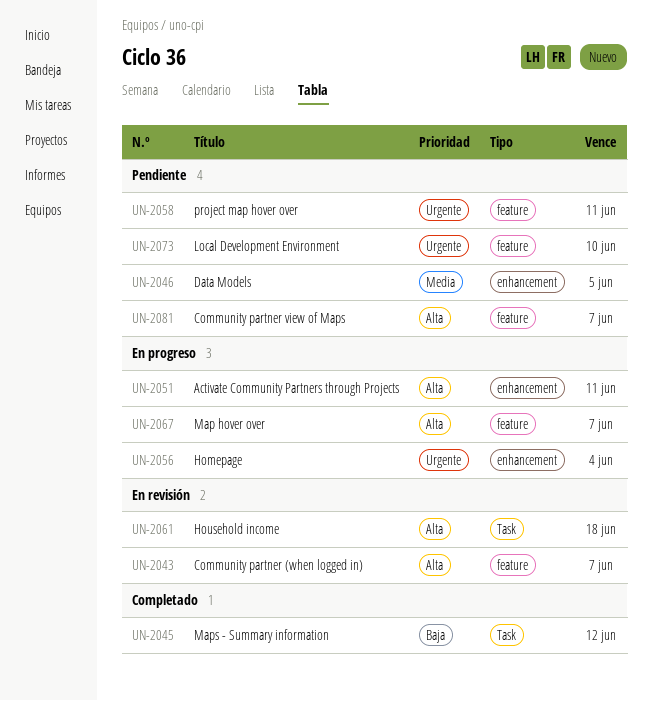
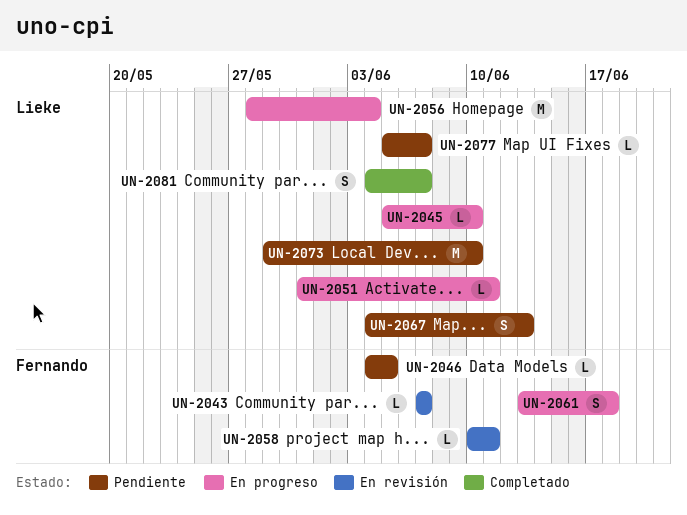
UN-2045, status: Completado -> En progreso
UN-2045, due: Jun 12 -> Jun 10
UN-2058, status: Pendiente -> En revisión
UN-2061, status: En revisión -> En progreso
UN-2067, status: En progreso -> Pendiente
UN-2067, due: Jun 7 -> Jun 13
UN-2077: none -> present
UN-2081, status: Pendiente -> Completado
****************
What is needed
Return exactly, and only, the line containing "UN-2061, status: En revisión -> En progreso" and every line after it through the end of the material.

Output for this exercise
UN-2061, status: En revisión -> En progreso
UN-2067, status: En progreso -> Pendiente
UN-2067, due: Jun 7 -> Jun 13
UN-2077: none -> present
UN-2081, status: Pendiente -> Completado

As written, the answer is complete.